Before a lender approves you for a mortgage, they need to determine whether you’re financially capable of repaying the loan. That decision is based on several key criteria that paint a full picture of your financial health. Knowing what those criteria are—and how to meet them—can help you qualify with confidence and avoid surprises during the process.

1. Credit Score
Your credit score is one of the first things lenders check. It reflects your history of borrowing and repaying money. Higher scores generally lead to better interest rates and a smoother approval process. While different loan types have different minimums, aiming for a score above 620 gives you more options. If your score is lower, improving it before applying can make a big difference.
2. Income and Employment
Lenders want to see steady, reliable income to ensure you can afford monthly mortgage payments. You’ll need to provide proof of employment and income—such as pay stubs, tax returns, or bank statements. If you’re self-employed, expect to show more documentation, like two years of income history.
3. Debt-to-Income Ratio (DTI)
This ratio compares your monthly debt payments to your gross monthly income. Most lenders prefer a DTI of 43% or lower, although some programs allow higher ratios. A lower DTI suggests you’re not overextended and can comfortably manage a mortgage along with your other obligations.
4. Down Payment
The amount you can put down upfront affects both your loan eligibility and your mortgage terms.
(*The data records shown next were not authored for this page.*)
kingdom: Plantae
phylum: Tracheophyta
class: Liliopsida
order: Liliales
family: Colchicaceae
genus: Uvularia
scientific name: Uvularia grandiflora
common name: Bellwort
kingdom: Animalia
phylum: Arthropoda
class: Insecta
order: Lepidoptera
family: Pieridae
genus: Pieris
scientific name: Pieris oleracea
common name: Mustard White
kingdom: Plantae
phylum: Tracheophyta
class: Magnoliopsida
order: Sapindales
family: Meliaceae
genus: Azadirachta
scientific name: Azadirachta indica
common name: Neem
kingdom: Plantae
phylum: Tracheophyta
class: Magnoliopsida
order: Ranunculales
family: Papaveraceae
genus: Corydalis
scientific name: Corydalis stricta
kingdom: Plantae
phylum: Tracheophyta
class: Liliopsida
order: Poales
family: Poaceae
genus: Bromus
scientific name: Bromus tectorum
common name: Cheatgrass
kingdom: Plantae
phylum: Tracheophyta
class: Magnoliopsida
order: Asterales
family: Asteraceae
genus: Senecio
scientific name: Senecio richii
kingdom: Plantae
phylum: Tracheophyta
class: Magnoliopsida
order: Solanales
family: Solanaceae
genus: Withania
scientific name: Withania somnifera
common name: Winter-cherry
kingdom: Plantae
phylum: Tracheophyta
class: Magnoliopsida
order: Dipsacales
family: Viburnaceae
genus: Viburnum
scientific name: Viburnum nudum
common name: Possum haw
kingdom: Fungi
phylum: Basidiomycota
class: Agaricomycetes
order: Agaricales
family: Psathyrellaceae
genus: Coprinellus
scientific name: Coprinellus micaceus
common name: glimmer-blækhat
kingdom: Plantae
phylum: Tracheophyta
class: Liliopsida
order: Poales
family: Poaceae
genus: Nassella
A larger down payment often means better interest rates and avoids private mortgage insurance (PMI). However, many loans offer low-down-payment options, especially for first-time buyers.
5. Savings and Assets
Lenders also look at your savings and assets to ensure you can cover closing costs, moving expenses, and emergencies after buying your home. Having extra funds—often called “reserves”—can strengthen your application and increase your approval odds.
Final Thoughts
Qualifying for a mortgage is about proving to a lender that you’re a responsible, capable borrower. While the process may seem detailed, preparing ahead of time—by improving credit, reducing debt, and saving for a down payment—can make all the difference. Understanding what lenders look for puts you in control and sets you up for success as you take the next step toward homeownership.